ACID MOTHERS TEMPLE – Mono, Glasgow, 14/11/06
Taking valuable time out from a fat-packed schedule that sees them releasing on average nine shockingly good albums an hour, Japan’s premier intergalactic beardshow touches down in Glasgow. Following recent excursions as the Cosmic Inferno, as SWR, and as the Soul Collective, Kawabata Makoto and his fuzzy brothers are once again travelling as Acid Mothers Temple and the Melting Paraiso UFO. However, it must be said that the major difference between these bands largely comes down to how much room their names take up on a T-shirt.
Given AMT’s cosmic leanings, it’s surprising that they don’t begin with a Big Bang, but rather ease themselves into a drowsy, bluesy groove. But it isn’t long before the band’s kraut-flavoured freakout blows in like Hurricane Hawkwind until wilful ’70s stoner throwback ‘Dark Star Blues’ establishes a colossally heavy metallic chug. While the rest of the band kiss the sky with gusto, it’s Kawabata himself who is the centre of attention. He’s a truly monstrous guitarist, whose furious, intuitive and hugely physical playing can’t help but draw comparisons with Hendrix.

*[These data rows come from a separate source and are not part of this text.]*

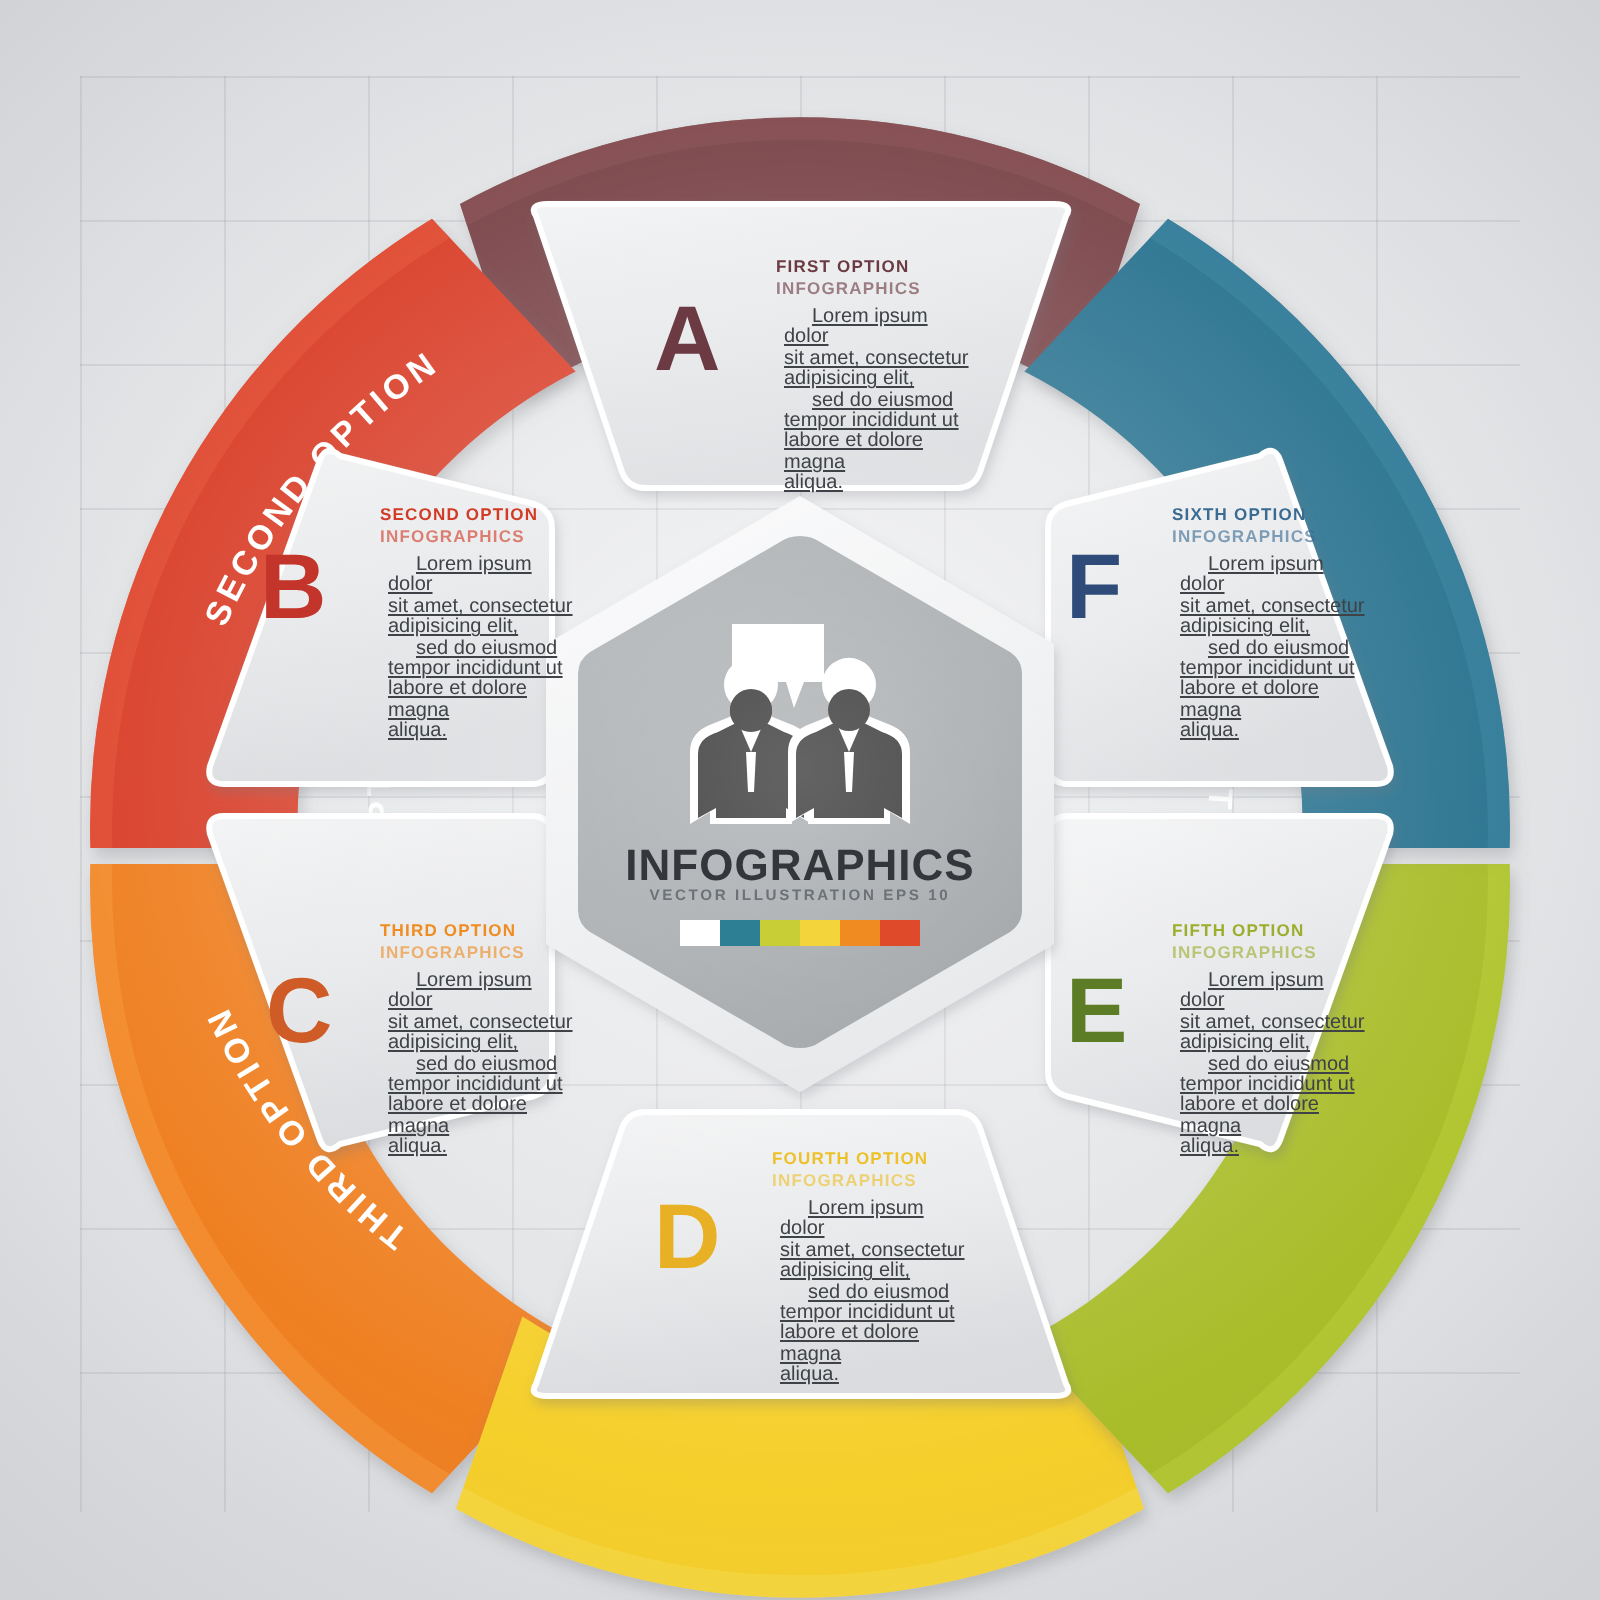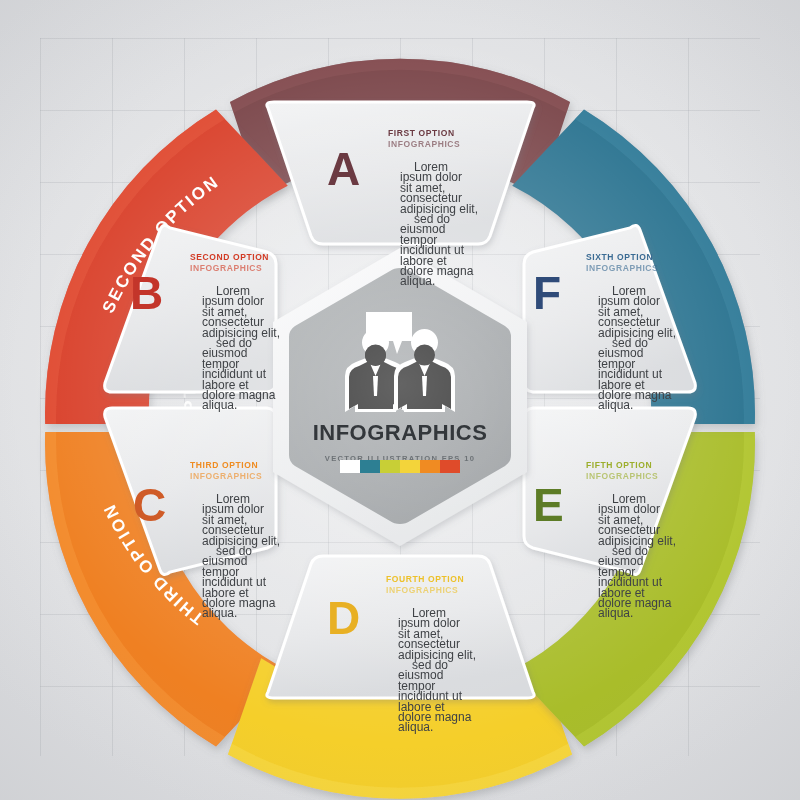--- a/index.html
+++ b/index.html
@@ -52,11 +52,12 @@
   }
   .panel-head .sub{display:block;opacity:.62;}
   .panel-body{
-    font-size:12px;
+    font-size:10px;
     line-height:10.4px;
     color:#3f4246;
     text-indent:14px;
-    margin:12px;
+    margin:4px;
+    text-decoration:underline;
   }
   .panel-body span{display:block;text-indent:14px;}
   .panel-letter{

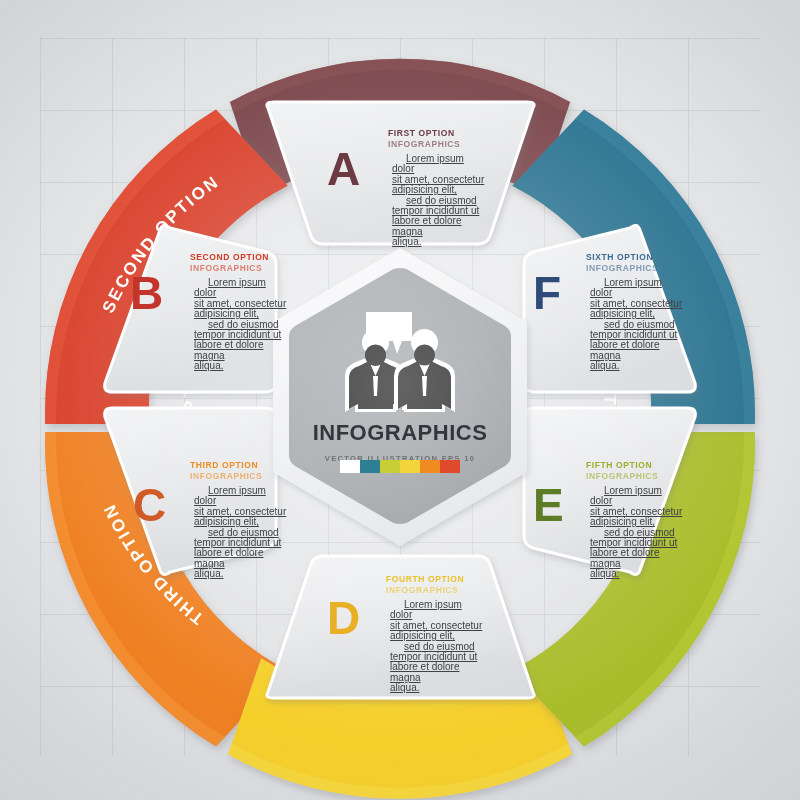--- a/index.html
+++ b/index.html
@@ -81,7 +81,7 @@
     color:#33373b;
   }
   .hub-sub{
-    position:absolute;left:0;right:0;top:154px;
+    position:absolute;left:0;right:0;top:143px;
     font-size:7.6px;letter-spacing:1.3px;font-weight:bold;
     color:#6d7276;
   }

A hilarious, syncopated Occitanian-style chanting interlude sees bass-demon Tsuyama showcasing his throat-singing skills, but it doesn’t explain why tonight he has chosen to model his look on Compo from Last of the Summer Wine. Following a brief burst of herky-jerky Beefhartian insanity, Kawabata gently picks the heartbreakingly gorgeous opening guitar line of ‘Pink Lady Lemonade’, and Mono lets out a collective ‘aaaahhhhh’. It’s a strange and gratifying thing to hear an hour-long lysergic jam greeted as if it’s a number-one hit single, especially one whose beat is in a geological time signature. The delicate central phrase cycles repeatedly, constantly deferring the inevitable moment when the poignant, overdriven lead will break through. Twice during its extended lifetime, the Pink Lady literally fizzes away in intoxicating bubbles of dreamy fuzz, only to rise again, with far more vitality than before, opening rifts in space and doors of perception.
There’s a relatively brief encore of ‘La Novia’, the closest this band get to a singalong anthem, before it all ascends into blissful cloud-borne chaos, culminating in Kawabata’s guitar hanging by its strings from the lights as it attempts to achieve escape velocity. There are certain bands that everyone should see at least once during their lifetime, but with AMT that’s just not nearly enough. Try once per album in their catalogue. That should do it.